Сразу после школы мальчишкой я пришел работать в отдел технической эстетики одного проектного института, где и познакомился с незаурядным человеком Борисом Петровичем Сафроновым. К тому времени я закончил художественную спецшколу, но это был первый художник, занимавшийся живописью, с которым меня близко свела жизнь, как оказалось, на долгие годы. Он жил в соседнем доме, в небольшой двухкомнатной квартирке, с женой и сыном, и я стал часто бывать там. Сам Б.П. обитал в восьмиметровой комнатушке, сплошь напиханной книгами, журналами и всякой всячиной – микроскопами, керамикой, морскими раковинами, различными химикалиями в баночках, был даже человеческий череп – как в келье алхимика. На кухне, на старом диване мы нередко засиживались допоздна, о чем-то спорили, читали самиздат или гуляли по Москве, показывая друг другу заветные места. Б.П. тогда сильно выпивал, и мы часто ходили от пивной до пивной, где тот чего-нибудь принимал, а я молодой, несведущий, слушал рассказы бородатого художника, прожившего больше меня, видевшего и знавшего больше меня. Иногда мы вместе пили портвейн на берегу Москвы-реки, там он почему-то имел особый вкус. Б.П., как тогда было принято в московском андеграунде, «баловался сюрчиком», но, бросив пить, от него отошел и стал писать натуралистические натюрморты в духе «бытовой» метафизики, вероятно, близкой ему. Тогда же он показал мне толстый альбом сюрреалистов, большую в те времена редкость в Москве. Я впервые увидел «Горящего жирафа» Сальватора Дали (там на переднем плане две женские монстроподобные фигуры, у одной из которых тело в выдвижных ящичках, а на горизонте – объятый пламенем жираф). Удар был такой силы, что, помнится, я не спал всю ночь, находясь под впечатлением от увиденного. Для меня открылось какое-то новое таинственное пространство, пугающее и манящее. Я никогда серьезно не увлекался сюрреализмом, хотя ценю Макса Эрнста за эзотерический контекст и «непопсовость», но всегда в своих работах пытаюсь передать ощущение «другого пространства», когда-то поразившего меня в «Горящем жирафе».

А Борис Петрович, сейчас бессменный председатель творческого объединения «Колесо», прошел, кажется, все «измы» в живописи, придя, наконец, к «сафронизму», то есть к самому себе.
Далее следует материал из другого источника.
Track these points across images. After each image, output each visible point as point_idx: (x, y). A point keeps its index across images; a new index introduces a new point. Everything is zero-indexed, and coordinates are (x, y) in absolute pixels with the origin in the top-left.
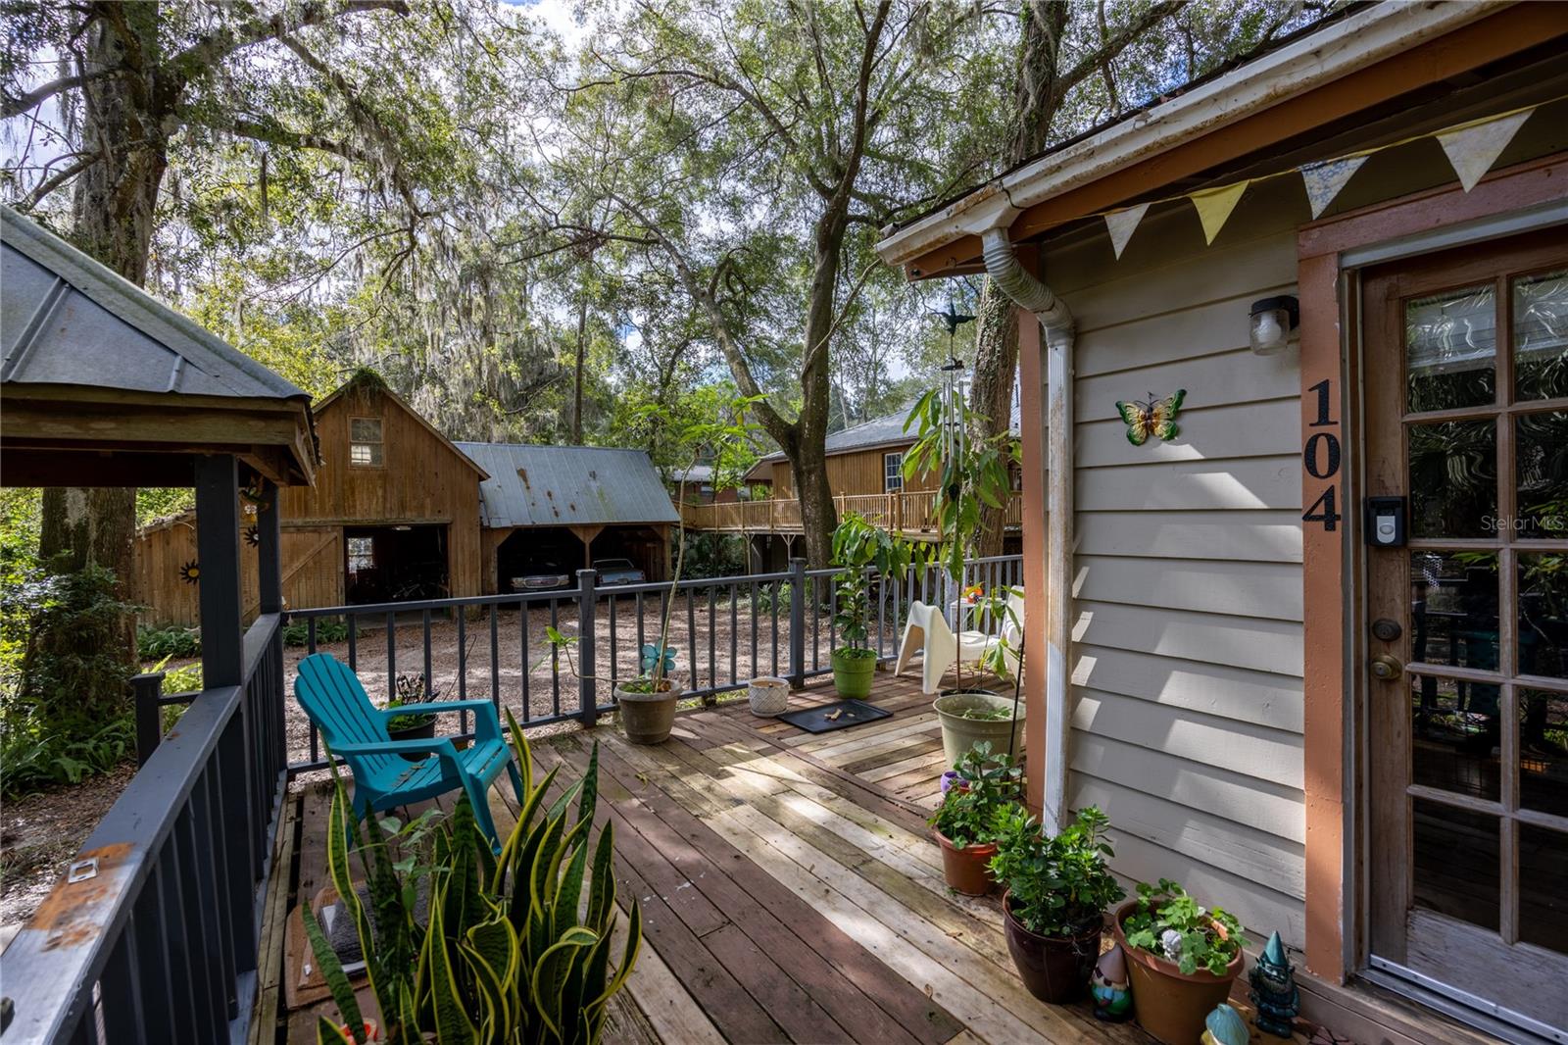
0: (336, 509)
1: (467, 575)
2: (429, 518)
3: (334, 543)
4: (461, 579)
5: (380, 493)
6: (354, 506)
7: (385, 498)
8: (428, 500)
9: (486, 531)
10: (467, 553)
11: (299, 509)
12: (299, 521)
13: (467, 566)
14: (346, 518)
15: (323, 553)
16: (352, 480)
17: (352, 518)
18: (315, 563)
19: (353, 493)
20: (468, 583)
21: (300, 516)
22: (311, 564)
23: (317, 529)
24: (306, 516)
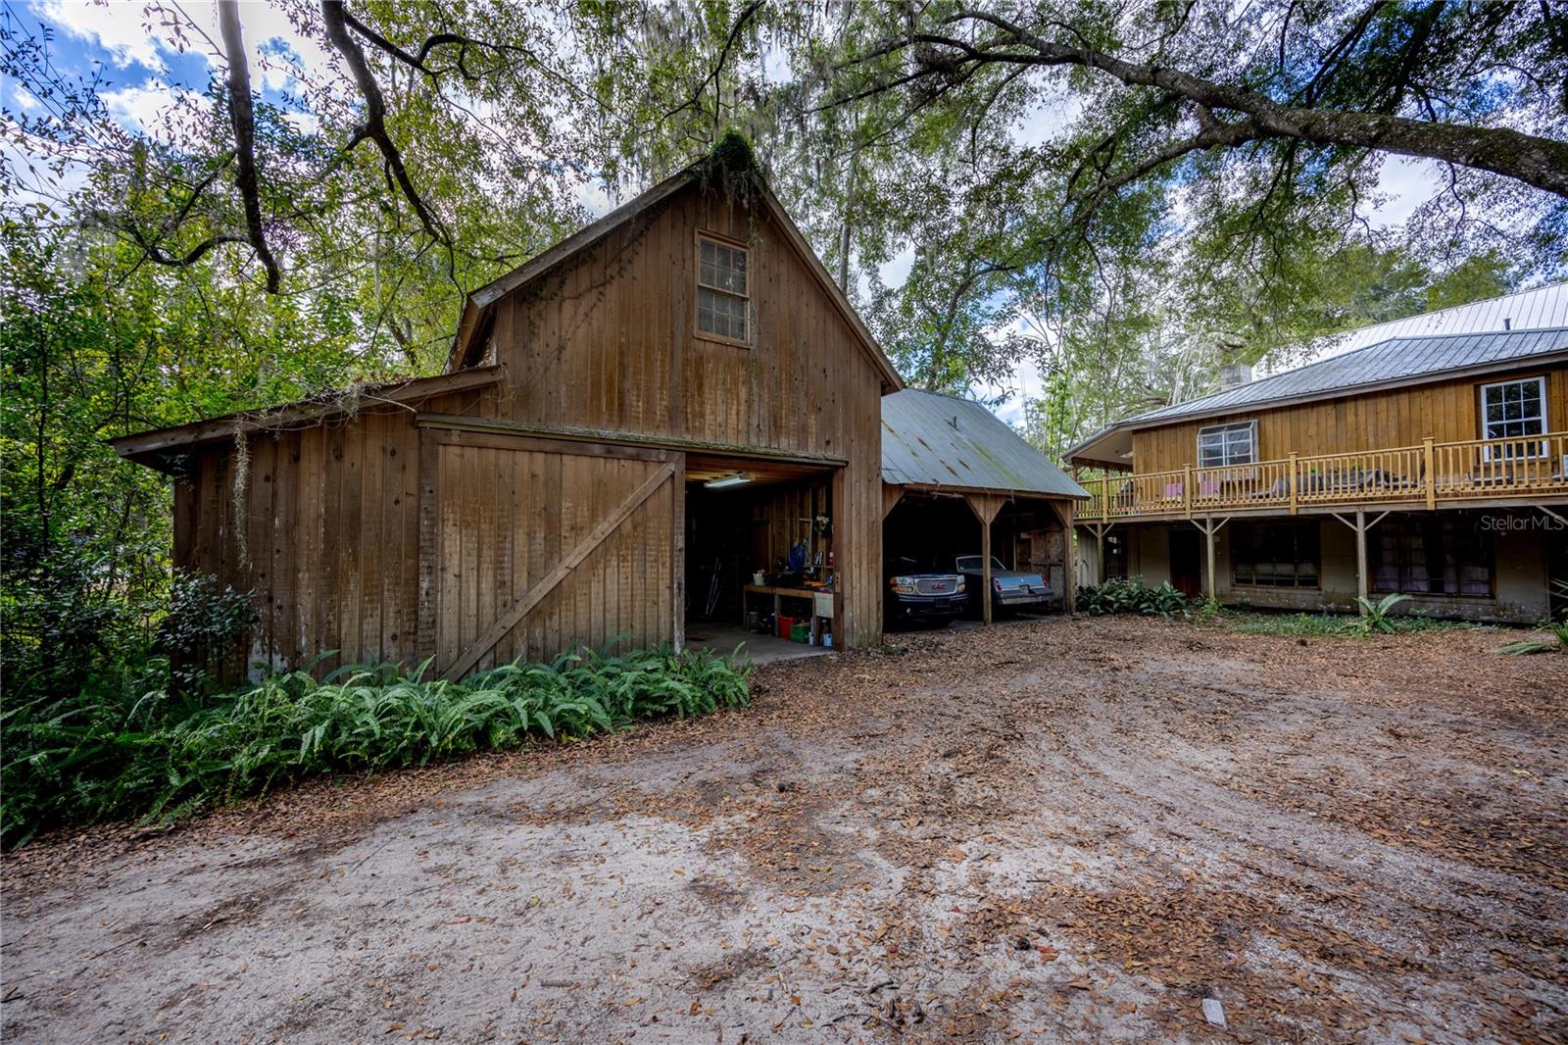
0: (675, 416)
1: (865, 563)
2: (812, 451)
3: (668, 486)
4: (856, 572)
5: (743, 393)
6: (702, 415)
7: (749, 403)
8: (812, 420)
9: (887, 487)
10: (864, 524)
11: (610, 404)
12: (609, 433)
13: (865, 550)
14: (688, 438)
15: (649, 505)
16: (700, 361)
17: (698, 440)
18: (635, 528)
19: (700, 386)
20: (864, 582)
21: (610, 421)
22: (627, 527)
23: (642, 452)
24: (621, 423)
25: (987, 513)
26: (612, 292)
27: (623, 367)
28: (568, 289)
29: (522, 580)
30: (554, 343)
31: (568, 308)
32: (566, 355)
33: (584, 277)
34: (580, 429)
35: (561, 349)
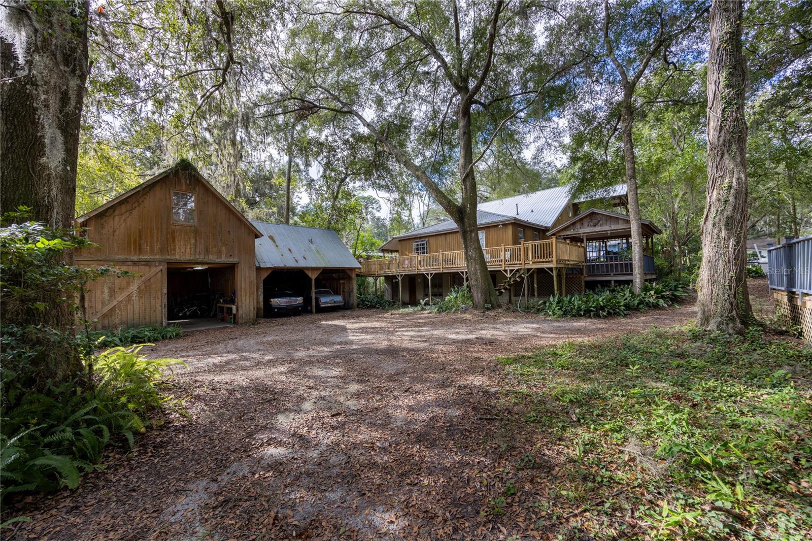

Живет в «хрущевке», в однокомнатной квартире, заваленной книгами, подрамниками и просто каким-то хламом так, что только одна седая борода виднеется, и как он ухитряется еще и картины писать и где-то их хранить в этом полном завале, уму не постижимо. А в 2004 году к своему семидесятилетию сделал неплохую персональную выставку, порадовав всех хорошей живописью.